- Source document

Fixed it...I had a wire incorrect. Finally everything works good on the -10 setting and gain is up half way. I'm pretty sure I fried an ep4000 yesterday and I returned it and grabbed a QSC GX5. Do you guys think this should be fine or should I bring it back and get another EP4000?


----------



## Zeitgeist (Apr 4, 2009)

Mpray1983 said:


> Fixed it...I had a wire incorrect. Finally everything works good on the -10 setting and gain is up half way. I'm pretty sure I fried an ep4000 yesterday and I returned it and grabbed a QSC GX5. Do you guys think this should be fine or should I bring it back and get another EP4000?


The EP4000 (EP2500, etc) is pretty robust and has tested very well.


----------



## vann_d (Apr 7, 2009)

The ep has more power but if the qsc has enough for your subs then does it really matter?


----------



## Mpray1983 (Jun 22, 2011)

Do you think it was because of the wires being mismatched that I blew the amp. Basically it got really hot and started over heating. It would not stay on after without the breaker tripping.


----------



## vann_d (Apr 7, 2009)

How did you have it wired? Was something shorted?


----------



## Mpray1983 (Jun 22, 2011)

vann_d said:


> How did you have it wired? Was something shorted?


I had one driver wired backwards in a dual opposed.


----------



## Mpray1983 (Jun 22, 2011)

vann_d said:


> The ep has more power but if the qsc has enough for your subs then does it really matter?


Yes it powers them...but I would like to be able to upgrade and not have to buy a new amp. Plus the EP4000 is cheaper by $60. Another plus is the fact that testing has been done to figure out what the exact output of the EP4000 is. Also directions on a fan mod because this one is loud! I feel like I just answered my own question. 

What makes you say the EP4000 has more power...testing shows the ep4000 at 500 watts @ 8 ohms and the GX5 is the same.


----------



## vann_d (Apr 7, 2009)

I thought the EP had more in bridge mode than the GX...yeah just checked. The EP says it's 2 ohm stable and the GX does not. Thayt's a plus for the EP.

- Questions to answer
• 1. In the amplifier thread, what rating does the EP claim that the GX does not?
• 2. Reproduce the amplifier thread word for word from "I thought the" to "for the EP.".

Collection entries:
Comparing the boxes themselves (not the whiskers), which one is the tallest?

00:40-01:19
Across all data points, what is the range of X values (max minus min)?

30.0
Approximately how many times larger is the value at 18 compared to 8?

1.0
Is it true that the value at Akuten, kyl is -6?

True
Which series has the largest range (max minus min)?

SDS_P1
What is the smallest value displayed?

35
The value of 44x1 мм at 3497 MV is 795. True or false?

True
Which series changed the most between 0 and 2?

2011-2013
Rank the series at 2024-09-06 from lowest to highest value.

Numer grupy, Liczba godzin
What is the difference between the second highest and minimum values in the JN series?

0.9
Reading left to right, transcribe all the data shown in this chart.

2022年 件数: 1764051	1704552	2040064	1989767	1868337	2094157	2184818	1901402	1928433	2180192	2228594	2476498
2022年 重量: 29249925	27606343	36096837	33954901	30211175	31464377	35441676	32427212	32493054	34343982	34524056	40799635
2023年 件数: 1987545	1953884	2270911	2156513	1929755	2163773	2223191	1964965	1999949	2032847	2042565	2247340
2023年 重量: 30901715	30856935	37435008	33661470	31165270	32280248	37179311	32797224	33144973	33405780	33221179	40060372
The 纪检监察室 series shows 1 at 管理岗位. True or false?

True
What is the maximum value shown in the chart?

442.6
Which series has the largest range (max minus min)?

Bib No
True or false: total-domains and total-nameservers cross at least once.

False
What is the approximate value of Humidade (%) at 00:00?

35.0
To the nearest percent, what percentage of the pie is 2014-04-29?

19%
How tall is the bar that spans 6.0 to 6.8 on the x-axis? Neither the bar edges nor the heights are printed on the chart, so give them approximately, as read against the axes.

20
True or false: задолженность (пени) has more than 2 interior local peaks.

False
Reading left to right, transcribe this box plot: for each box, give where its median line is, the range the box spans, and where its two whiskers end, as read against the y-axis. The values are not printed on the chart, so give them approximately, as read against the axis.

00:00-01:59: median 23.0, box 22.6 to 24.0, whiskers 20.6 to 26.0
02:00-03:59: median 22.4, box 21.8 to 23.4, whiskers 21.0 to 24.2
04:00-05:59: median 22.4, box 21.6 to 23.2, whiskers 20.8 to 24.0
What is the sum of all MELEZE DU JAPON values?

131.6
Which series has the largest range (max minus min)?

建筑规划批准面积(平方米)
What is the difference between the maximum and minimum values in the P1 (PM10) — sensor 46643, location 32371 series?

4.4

- Solved problems
• 1. The EP is rated as 2 ohm stable.

• 2.
I thought the EP had more in bridge mode than the GX...yeah just checked. The EP says it's 2 ohm stable and the GX does not. Thayt's a plus for the EP.